◆ Text under study
<<<<

Volume snapshots allows you to initialize persistent volume claims with the contents of a preexisting volume snapshot. Use volume snapshots when working with large datasets or if you want to create development environments with real data coming from your production or staging environments.

Requirements

Follow this guide to enable Volume Snapshots in your cluster.

Use a storage class provisioned by a CSI driver that supports volume snapshots for the source persistent volume of your volume snapshots.

Using Volume Snapshots in your Development Environment

Okteto enables developers to initialize persistent volume claims with the contents of a pre-existing volume snapshot. The volume snapshot is created from a persistent volume claim and it can contain database backups, big files, images, a copy of your staging data, etc.

>>>>

◆ Activity A
In the text on volume snapshots, what situations does it recommend volume snapshots for, and what do they let you do?
◆ Activity B
Edit the text on volume snapshots, starting at "Volume snapshots allows" and ending at "in your cluster.", so that "tutorial" replaces "guide".

◆ Listed entries
<<<<

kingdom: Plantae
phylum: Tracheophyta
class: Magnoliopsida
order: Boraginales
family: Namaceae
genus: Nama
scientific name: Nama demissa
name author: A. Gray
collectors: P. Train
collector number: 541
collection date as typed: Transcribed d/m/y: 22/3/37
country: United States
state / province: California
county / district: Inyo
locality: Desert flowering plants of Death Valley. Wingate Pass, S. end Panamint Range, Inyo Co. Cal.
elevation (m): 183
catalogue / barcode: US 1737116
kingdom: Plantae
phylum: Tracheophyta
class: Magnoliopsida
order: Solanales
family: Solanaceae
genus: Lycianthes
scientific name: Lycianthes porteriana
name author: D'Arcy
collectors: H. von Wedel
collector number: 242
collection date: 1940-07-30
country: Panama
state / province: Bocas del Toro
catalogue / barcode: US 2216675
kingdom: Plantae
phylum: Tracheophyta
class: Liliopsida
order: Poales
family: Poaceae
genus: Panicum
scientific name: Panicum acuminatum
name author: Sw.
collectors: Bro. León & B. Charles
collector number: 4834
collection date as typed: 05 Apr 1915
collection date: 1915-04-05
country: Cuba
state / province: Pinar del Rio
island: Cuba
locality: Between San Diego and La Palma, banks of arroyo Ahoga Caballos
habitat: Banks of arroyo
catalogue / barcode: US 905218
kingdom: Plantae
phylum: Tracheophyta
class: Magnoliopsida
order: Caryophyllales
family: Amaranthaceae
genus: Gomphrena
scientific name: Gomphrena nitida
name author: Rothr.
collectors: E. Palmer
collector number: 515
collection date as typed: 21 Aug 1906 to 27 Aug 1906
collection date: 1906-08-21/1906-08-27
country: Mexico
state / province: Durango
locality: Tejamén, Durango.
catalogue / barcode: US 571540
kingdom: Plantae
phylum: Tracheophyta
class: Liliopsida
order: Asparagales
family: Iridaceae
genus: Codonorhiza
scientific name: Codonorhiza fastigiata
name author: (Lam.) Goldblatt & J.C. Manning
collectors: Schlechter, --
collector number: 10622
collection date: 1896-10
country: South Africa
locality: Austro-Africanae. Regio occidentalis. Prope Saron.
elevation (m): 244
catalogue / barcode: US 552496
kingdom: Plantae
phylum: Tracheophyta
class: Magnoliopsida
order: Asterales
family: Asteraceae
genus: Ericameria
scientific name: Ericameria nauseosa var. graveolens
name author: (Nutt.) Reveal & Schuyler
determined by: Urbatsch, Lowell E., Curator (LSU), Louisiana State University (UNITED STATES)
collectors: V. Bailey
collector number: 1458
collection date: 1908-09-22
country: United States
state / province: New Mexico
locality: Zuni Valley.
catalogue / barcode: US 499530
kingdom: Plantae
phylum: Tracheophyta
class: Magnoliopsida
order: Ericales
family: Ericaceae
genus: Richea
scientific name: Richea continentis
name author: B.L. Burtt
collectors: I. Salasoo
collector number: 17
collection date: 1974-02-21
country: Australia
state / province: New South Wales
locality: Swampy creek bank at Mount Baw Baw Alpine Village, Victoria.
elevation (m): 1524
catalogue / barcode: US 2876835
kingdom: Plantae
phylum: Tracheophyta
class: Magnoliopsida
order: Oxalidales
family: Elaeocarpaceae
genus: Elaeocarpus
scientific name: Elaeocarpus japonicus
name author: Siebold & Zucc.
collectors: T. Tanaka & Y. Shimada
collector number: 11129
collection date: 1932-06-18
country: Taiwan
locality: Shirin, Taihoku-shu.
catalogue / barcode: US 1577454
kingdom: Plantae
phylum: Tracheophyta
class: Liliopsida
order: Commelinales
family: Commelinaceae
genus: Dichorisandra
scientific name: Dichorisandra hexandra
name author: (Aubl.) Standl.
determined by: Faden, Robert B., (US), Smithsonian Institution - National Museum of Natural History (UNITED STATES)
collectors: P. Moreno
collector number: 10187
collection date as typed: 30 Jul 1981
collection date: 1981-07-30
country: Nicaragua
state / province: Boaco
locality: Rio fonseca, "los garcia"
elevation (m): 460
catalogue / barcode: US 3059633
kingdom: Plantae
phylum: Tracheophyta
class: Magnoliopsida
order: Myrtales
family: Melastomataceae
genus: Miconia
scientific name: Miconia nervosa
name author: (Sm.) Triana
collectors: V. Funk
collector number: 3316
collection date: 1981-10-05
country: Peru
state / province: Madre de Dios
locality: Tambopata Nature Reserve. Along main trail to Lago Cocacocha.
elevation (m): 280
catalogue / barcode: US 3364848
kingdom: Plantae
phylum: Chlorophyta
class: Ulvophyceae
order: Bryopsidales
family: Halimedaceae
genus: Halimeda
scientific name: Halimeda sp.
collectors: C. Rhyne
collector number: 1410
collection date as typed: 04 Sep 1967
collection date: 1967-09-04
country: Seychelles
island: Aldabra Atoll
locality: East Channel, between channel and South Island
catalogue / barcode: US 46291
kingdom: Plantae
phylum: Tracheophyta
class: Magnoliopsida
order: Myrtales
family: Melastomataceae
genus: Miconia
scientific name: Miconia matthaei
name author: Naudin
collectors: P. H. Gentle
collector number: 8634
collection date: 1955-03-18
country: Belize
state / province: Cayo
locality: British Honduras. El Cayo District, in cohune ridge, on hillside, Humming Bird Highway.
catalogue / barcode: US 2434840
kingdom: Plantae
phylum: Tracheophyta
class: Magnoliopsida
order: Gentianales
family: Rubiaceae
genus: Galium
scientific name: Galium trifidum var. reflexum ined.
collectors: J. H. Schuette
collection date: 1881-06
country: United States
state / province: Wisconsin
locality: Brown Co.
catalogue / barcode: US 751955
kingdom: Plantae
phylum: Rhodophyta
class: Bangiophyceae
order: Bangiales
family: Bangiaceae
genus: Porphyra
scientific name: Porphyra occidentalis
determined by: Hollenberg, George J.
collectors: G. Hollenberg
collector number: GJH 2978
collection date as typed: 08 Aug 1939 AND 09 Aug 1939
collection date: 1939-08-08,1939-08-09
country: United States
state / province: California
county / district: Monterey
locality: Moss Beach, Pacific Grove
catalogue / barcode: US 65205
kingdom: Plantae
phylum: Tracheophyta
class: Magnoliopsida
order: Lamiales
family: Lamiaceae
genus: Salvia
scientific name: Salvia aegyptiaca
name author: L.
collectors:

>>>>

◆ Result A
Volume snapshots let you initialize persistent volume claims with the contents of a preexisting volume snapshot. The text recommends them for working with large datasets or for creating development environments with real data from production or staging environments.

◆ Result B
Volume snapshots allows you to initialize persistent volume claims with the contents of a preexisting volume snapshot. Use volume snapshots when working with large datasets or if you want to create development environments with real data coming from your production or staging environments.

Requirements

Follow this tutorial to enable Volume Snapshots in your cluster.